Systems declare the components they wish to access by using parameters. A Read<T> parameter declares that the system only wishes to access the component as read-only, whilst Write<T> declares that the system may mutate the component (add/remove/edit).

Internally a scheduler will execute all systems using a set number of threads only allowing systems that can run safely in parallel to run at any given time. The rules for this system are simple: A component may have any number of readers at a given time as long as it has no writers. Only a single system may write to a component and no readers are allow whilst a system holds write access to a component.

Usage

Firstly all structs that you wish to use as components must implement the Component trait. This can be done with the component! macro. (See component!'s documentation for the different types). The component must then be registered with the Container.

struct Position {
    x: i32,
    y: i32,
}
component!(Position => Vec);
let mut c = Container::new();
c.register_component::<Position>();

Now the container can be used to create entities, add components and access them.

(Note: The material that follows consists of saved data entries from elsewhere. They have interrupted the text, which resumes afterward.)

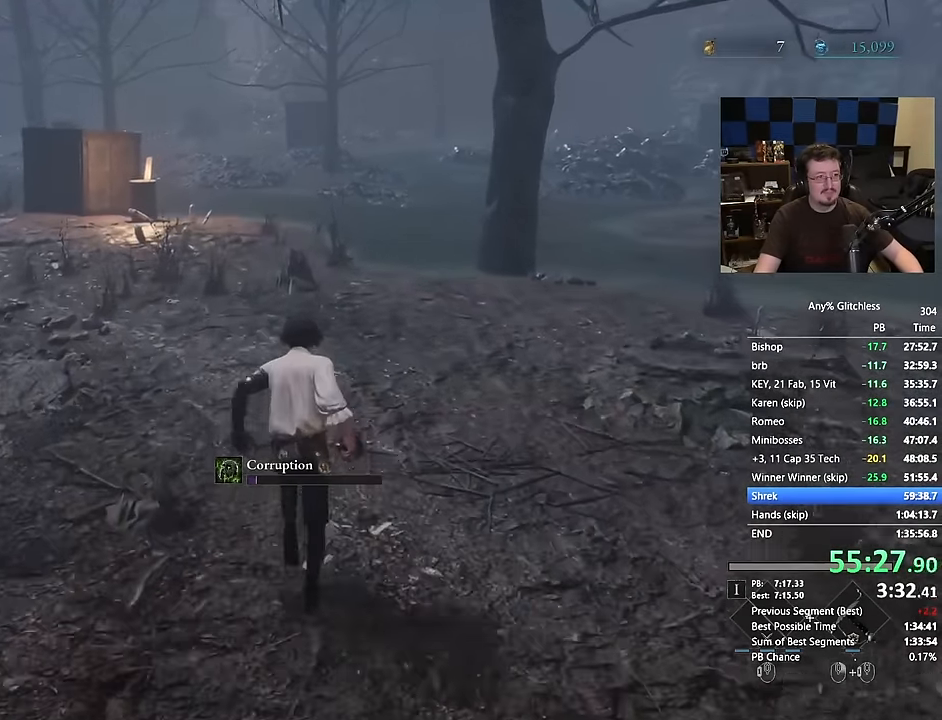
{"keys": ["space", "w"], "mouse": [], "events": [[434, "space", "down"]]}
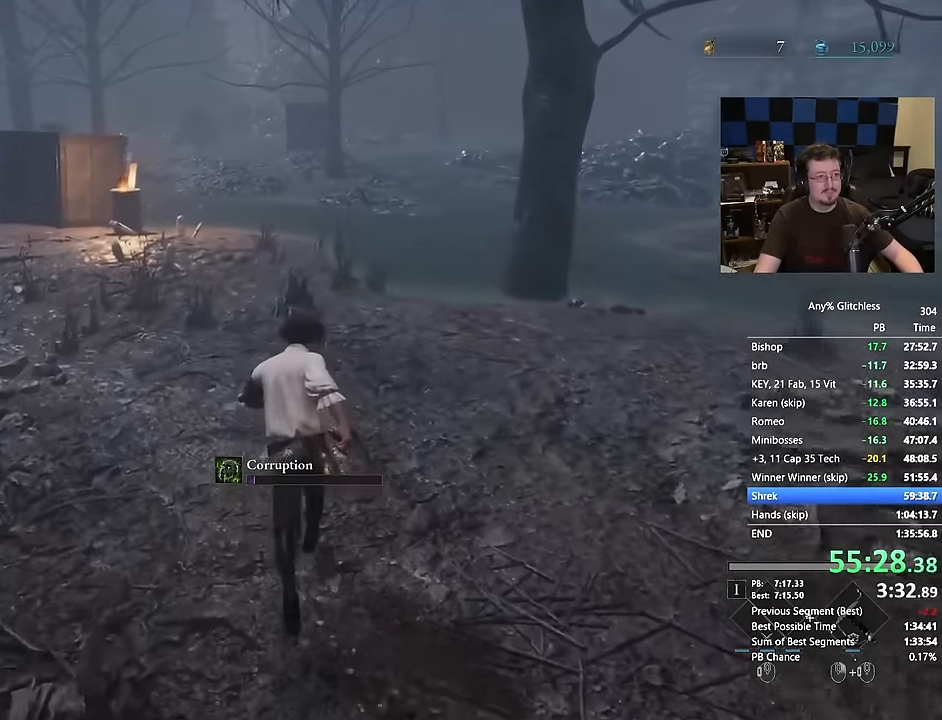
{"keys": ["space", "w"], "mouse": [], "events": []}
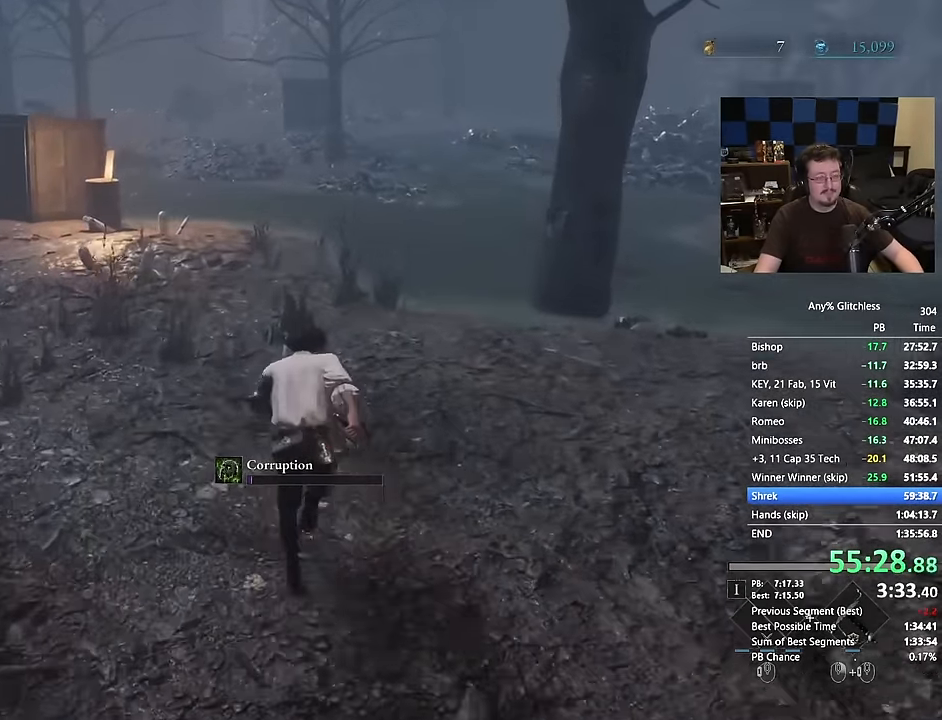
{"keys": ["space", "w"], "mouse": []}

let entity = c.new_entity();
c.add_component(entity, Position { x: 5, y: 10});
// Mutable access to the component
{
    let pos = c.get_component_mut::<Position>(entity).unwrap();
    pos.x += 4;
}
// Immutable access to the component
assert_eq!(c.get_component::<Position>(entity), Some(&Position { x: 9, y: 10}));

Entities are generally processed via systems. Systems are just functions. You can register a list of functions to be run via the Systems type. When run Systems will automatically decide when to run a system based on its parameters and what other systems are currently running. The order that systems are run in is not defined.

The functions take at least one parameter, a EntityManager reference. This provides a interface to create and iterate over all entities in the system. Other parameters must either be a Read<T> or Write<T> reference where T is a component type. Read provides immutable access to a component and Write provides mutable access (adding/removing the component as well). Both the Read and Write types provide a mask method which can be used with EntityManager's iter_mask method to iterator over a subset of entities. Masks can be chained as followed to iterator over the intersection of multiple types pos.mask().and(vel).

let mut sys = Systems::new();
closure_system!(fn example(em: EntityManager, mut pos: Write<Position>) {
    let mask = pos.mask();
    for e in em.iter_mask(&mask) {
        let pos = pos.get_component_mut(e).unwrap();
        pos.y -= 3;
    }
});
sys.add(example);
sys.run(&mut c);

Quirks/Issues

• Removing an entity whilst in a system wont actually remove it until after all systems have finished executing.